The answer is the data repeated in full, with no pictures included.

*** Opening of Data extract ***

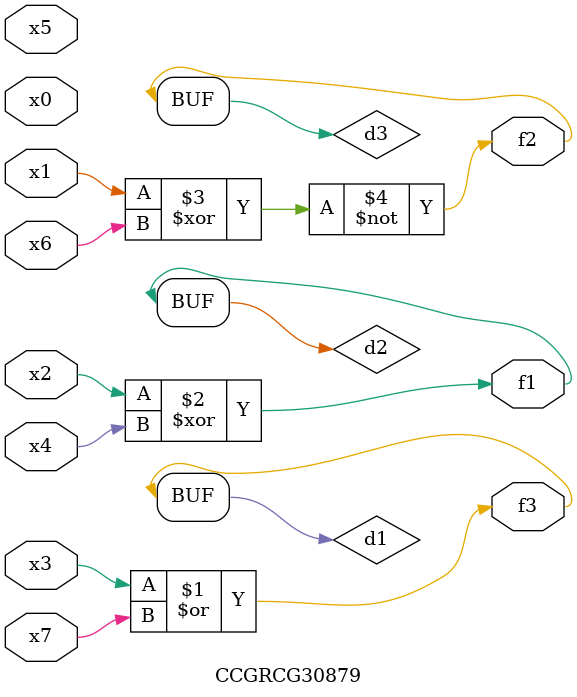
<source format=v>
module CCGRCG30879(
	input x0, x1, x2, x3, x4, x5, x6, x7,
	output f1, f2, f3
);

	wire d1, d2, d3;

	or (d1, x3, x7);
	xor (d2, x2, x4);
	xnor (d3, x1, x6);
	assign f1 = d2;
	assign f2 = d3;
	assign f3 = d1;
endmodule

</source>
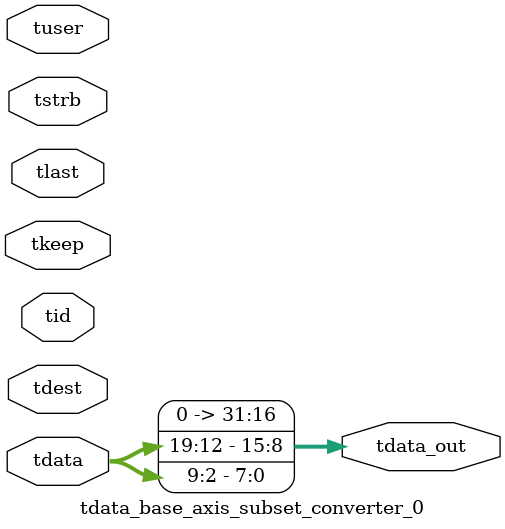
<source format=v>


`timescale 1ps/1ps

module tdata_base_axis_subset_converter_0 #
(
parameter C_S_AXIS_TDATA_WIDTH = 32,
parameter C_S_AXIS_TUSER_WIDTH = 0,
parameter C_S_AXIS_TID_WIDTH   = 0,
parameter C_S_AXIS_TDEST_WIDTH = 0,
parameter C_M_AXIS_TDATA_WIDTH = 32
)
(
input  [(C_S_AXIS_TDATA_WIDTH == 0 ? 1 : C_S_AXIS_TDATA_WIDTH)-1:0     ] tdata,
input  [(C_S_AXIS_TUSER_WIDTH == 0 ? 1 : C_S_AXIS_TUSER_WIDTH)-1:0     ] tuser,
input  [(C_S_AXIS_TID_WIDTH   == 0 ? 1 : C_S_AXIS_TID_WIDTH)-1:0       ] tid,
input  [(C_S_AXIS_TDEST_WIDTH == 0 ? 1 : C_S_AXIS_TDEST_WIDTH)-1:0     ] tdest,
input  [(C_S_AXIS_TDATA_WIDTH/8)-1:0 ] tkeep,
input  [(C_S_AXIS_TDATA_WIDTH/8)-1:0 ] tstrb,
input                                                                    tlast,
output [C_M_AXIS_TDATA_WIDTH-1:0] tdata_out
);

assign tdata_out = {tdata[19:12],tdata[9:2]};

endmodule


</source>
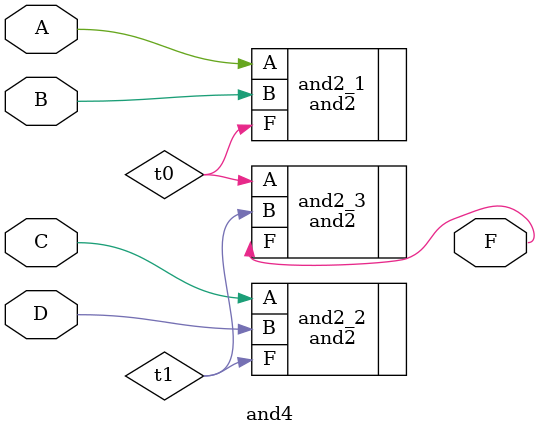
<source format=v>
`timescale 1ns / 1ps

module and4
  (input A, B, C, D, 
   output F);

wire t0, t1;

and2 and2_1 (.A(A), .B(B), .F(t0));
and2 and2_2 (.A(C),.B(D), .F(t1));
and2 and2_3 (.A(t0), .B(t1), .F(F));

endmodule


</source>
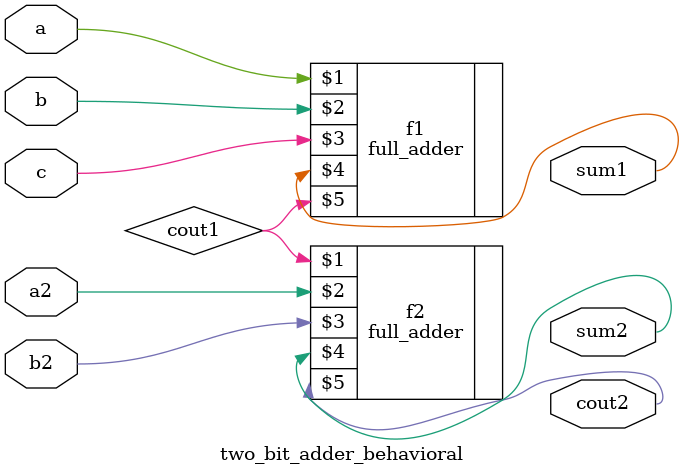
<source format=sv>
`timescale 1ns / 1ps


module two_bit_adder_behavioral(
    input logic a,
    input logic b,
    input logic c,
    input logic a2,
    input logic b2,
    output logic sum1,
    output logic cout2,
    output logic sum2
    );
    
logic cout1;
full_adder f1(a,b,c,sum1,cout1);
full_adder f2(cout1,a2,b2,sum2,cout2);                    

endmodule

</source>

*** Close of Data extract ***

#### [Reply]
<source format=v>
module CCGRCG30879(
	input x0, x1, x2, x3, x4, x5, x6, x7,
	output f1, f2, f3
);

	wire d1, d2, d3;

	or (d1, x3, x7);
	xor (d2, x2, x4);
	xnor (d3, x1, x6);
	assign f1 = d2;
	assign f2 = d3;
	assign f3 = d1;
endmodule

</source>
<source format=v>


`timescale 1ps/1ps

module tdata_base_axis_subset_converter_0 #
(
parameter C_S_AXIS_TDATA_WIDTH = 32,
parameter C_S_AXIS_TUSER_WIDTH = 0,
parameter C_S_AXIS_TID_WIDTH   = 0,
parameter C_S_AXIS_TDEST_WIDTH = 0,
parameter C_M_AXIS_TDATA_WIDTH = 32
)
(
input  [(C_S_AXIS_TDATA_WIDTH == 0 ? 1 : C_S_AXIS_TDATA_WIDTH)-1:0     ] tdata,
input  [(C_S_AXIS_TUSER_WIDTH == 0 ? 1 : C_S_AXIS_TUSER_WIDTH)-1:0     ] tuser,
input  [(C_S_AXIS_TID_WIDTH   == 0 ? 1 : C_S_AXIS_TID_WIDTH)-1:0       ] tid,
input  [(C_S_AXIS_TDEST_WIDTH == 0 ? 1 : C_S_AXIS_TDEST_WIDTH)-1:0     ] tdest,
input  [(C_S_AXIS_TDATA_WIDTH/8)-1:0 ] tkeep,
input  [(C_S_AXIS_TDATA_WIDTH/8)-1:0 ] tstrb,
input                                                                    tlast,
output [C_M_AXIS_TDATA_WIDTH-1:0] tdata_out
);

assign tdata_out = {tdata[19:12],tdata[9:2]};

endmodule


</source>
<source format=v>
`timescale 1ns / 1ps

module and4
  (input A, B, C, D, 
   output F);

wire t0, t1;

and2 and2_1 (.A(A), .B(B), .F(t0));
and2 and2_2 (.A(C),.B(D), .F(t1));
and2 and2_3 (.A(t0), .B(t1), .F(F));

endmodule


</source>
<source format=sv>
`timescale 1ns / 1ps


module two_bit_adder_behavioral(
    input logic a,
    input logic b,
    input logic c,
    input logic a2,
    input logic b2,
    output logic sum1,
    output logic cout2,
    output logic sum2
    );
    
logic cout1;
full_adder f1(a,b,c,sum1,cout1);
full_adder f2(cout1,a2,b2,sum2,cout2);                    

endmodule

</source>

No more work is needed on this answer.